SNOBOL Pattern-Matching In Java

The SNOBOL language was developed at Bell Labs in the 1960's. Its statement syntax, though unique, is based on labels, and GOTO's, which is something best left in the 60's.

Its pattern-matching capabilities, on the other hand, far surpass the Regular Expressions, used for pattern-matching in modern languages, and are a lot more programmer-friendly than regular expressions.

This ability of the SNOBOL language is best illustrated by the fact that the artificial-intelligence program (Heuristic Analysis of Language), available from this web-site, in its first, simpler version, was implemented using the SNOBOL language, and its source-code was only a page and a half long!

Being used to SNOBOL pattern-matching, and having to use Java regular-expressions to do pattern-matching, the task seemed needlessly difficult.

Wouldn't it be nice, I thought, if I could have the full generality of SNOBOL pattern-matching within an object-oriented, Java application?

Having already developed the compiler (developed to accomplish earlier tasks), I began to seriously consider making this possible, and in 2005, adapted not only the compiler, but developed the pattern-matching code, and even an Integrated Development Environment (IDE) for coding and testing SNOBOL patterns.

That IDE also generates the Java source-code statements for putting it into a Java program.

I demonstrated this software (which I call JSnobol) when I worked for Intermountain HealthCare, and after that, the software languished for several years.

Now that I am making software I developed available on the Internet, I took this project up again at the end of 2015. The result of that more recent work appears on this web-site.

____

**Set of tasks**
A) From the SNOBOL pattern-matching page, print the passage starting at "SNOBOL Pattern-Matching In" and ending at "a half long!".
B) According to the SNOBOL pattern-matching page, what did the author adapt or develop in 2005? List each item.

**Data extract**
____

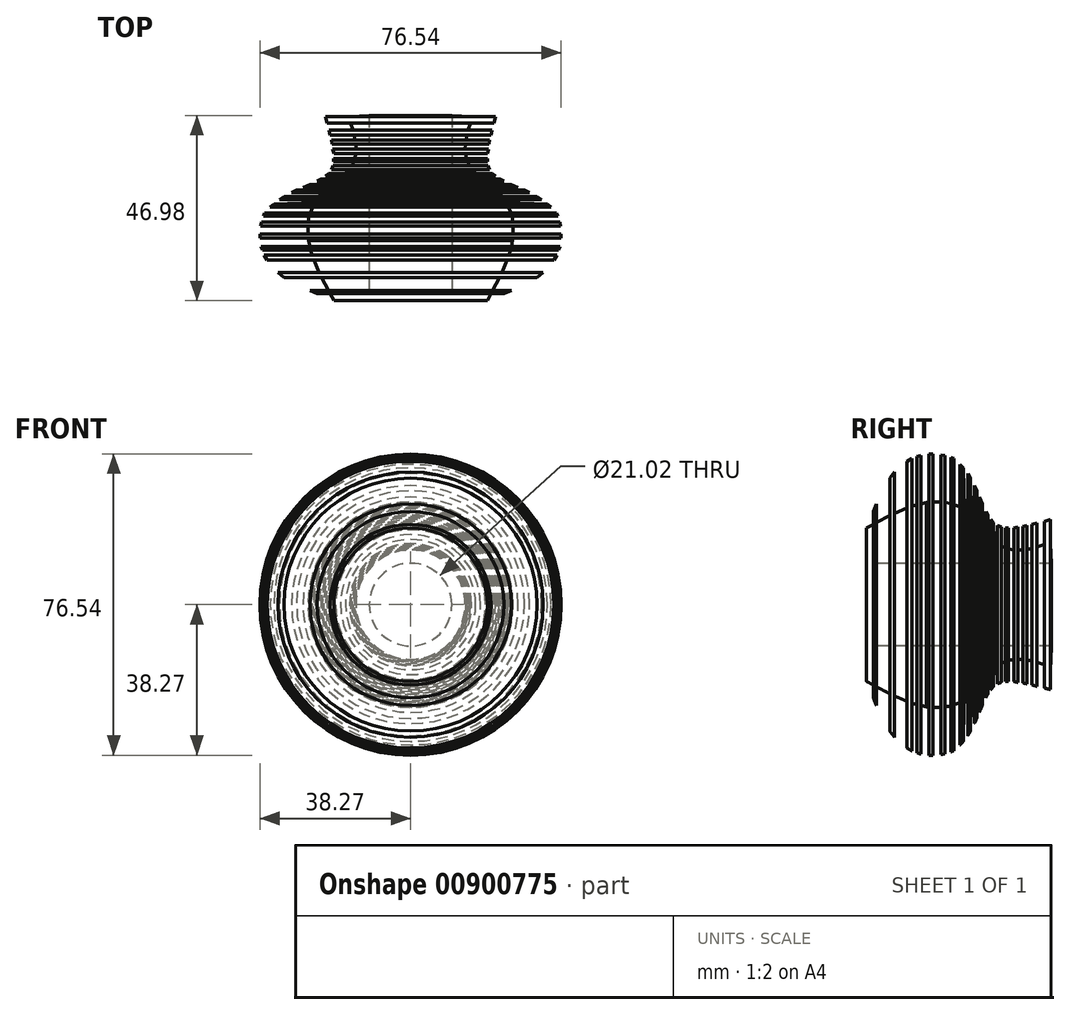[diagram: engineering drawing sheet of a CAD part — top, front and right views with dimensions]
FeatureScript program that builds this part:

____

**Answer list**
A)
SNOBOL Pattern-Matching In Java

The SNOBOL language was developed at Bell Labs in the 1960's. Its statement syntax, though unique, is based on labels, and GOTO's, which is something best left in the 60's.

Its pattern-matching capabilities, on the other hand, far surpass the Regular Expressions, used for pattern-matching in modern languages, and are a lot more programmer-friendly than regular expressions.

This ability of the SNOBOL language is best illustrated by the fact that the artificial-intelligence program (Heuristic Analysis of Language), available from this web-site, in its first, simpler version, was implemented using the SNOBOL language, and its source-code was only a page and a half long!

B)
- The compiler (adapted)
- The pattern-matching code
- An Integrated Development Environment (IDE) for coding and testing SNOBOL patterns